1) We had the advantage of arriving just in time for the Ranger’s talk which they conduct in a panoramic room above the Visitor Center. From here the Ranger could point out all the important features of the battlefield including South Mountain, the cornfield, and Bloody Lane. The lower bridge across Antietam Creek, which was the right end of the Confederate lines was not visible from this vantage point, but you could see its approximate location. The Ranger provided excellent background for the battle along with a brief history of each of the major players on both sides. When visiting any National Park, I strongly recommend taking advantage of any Ranger talk as it adds enormously to the experience.
2) Although the NPS continues to plant corn in the “Cornfield” most of the “North Woods” and nearly all of the “East Woods” are gone. The NPS has now planted trees into these areas, so that in about 25-30 years it will look more like that conditions during the battle.
3) The most impressive feature of the battlefield and the one vivid memory that I have from our visit 10 years ago was the Sunken Road (Bloody Lane). Over the many years of traffic this road had eroded down to where it had banks 5 feet and more on either side. Along with the split rail fences this provided a perfect cover for the Confederate soldiers to hold off nearly 5 times the number of Union troops. This was true for about 3 hours until the Union troops were able to turn the right flank of the road and began to shoot down the road. They could hardly missing someone and the Confederates were in a deathtrap! I recommend climbing up the observation tower at the Sunken Road as it provides a very good perspective down along the Sunken Road and to give a better sense of the length of the battlefield since this was the center of the line.
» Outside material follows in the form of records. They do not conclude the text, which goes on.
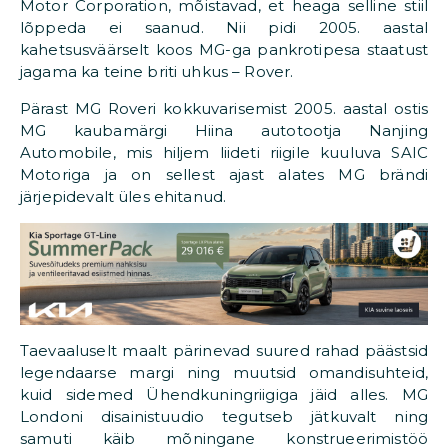
Motor Corporation, mõistavad, et heaga selline stiil
lõppeda ei saanud. Nii pidi 2005. aastal
kahetsusväärselt koos MG-ga pankrotipesa staatust
jagama ka teine briti uhkus – Rover.
Pärast MG Roveri kokkuvarisemist 2005. aastal ostis
MG kaubamärgi Hiina autotootja Nanjing
Automobile, mis hiljem liideti riigile kuuluva SAIC
Motoriga ja on sellest ajast alates MG brändi
järjepidevalt üles ehitanud.
Taevaaluselt maalt pärinevad suured rahad päästsid
legendaarse margi ning muutsid omandisuhteid,
kuid sidemed Ühendkuningriigiga jäid alles. MG
Londoni disainistuudio tegutseb jätkuvalt ning
samuti käib mõningane konstrueerimistöö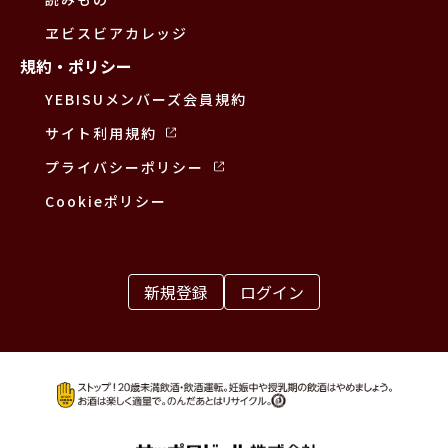
ヱビスビアカレッジ
規約・ポリシー
YEBISUメンバーズ会員規約
サイト利用規約
プライバシーポリシー
Cookieポリシー
新規登録
ログイン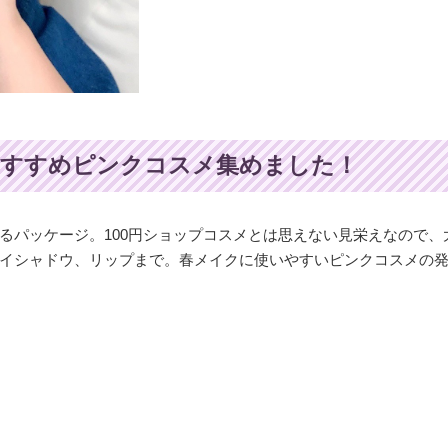
おすすめピンクコスメ集めました！
るパッケージ。100円ショップコスメとは思えない見栄えなので、
イシャドウ、リップまで。春メイクに使いやすいピンクコスメの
4) The Lower Bridge is notable for two reasons. First, is the bridge itself which is the original stone bridge across the creek and even has a sycamore tree on the east bank that was a young tree during the war (you can see it in the photographs taken just after the battle). Second, the bluff on the west bank that a very small force of Confederate forces held the bridge for just about the entire day. They probably would have held out except they ran low on ammunition causing the Union forces to finally storm across the bridge and drive them from the bluff.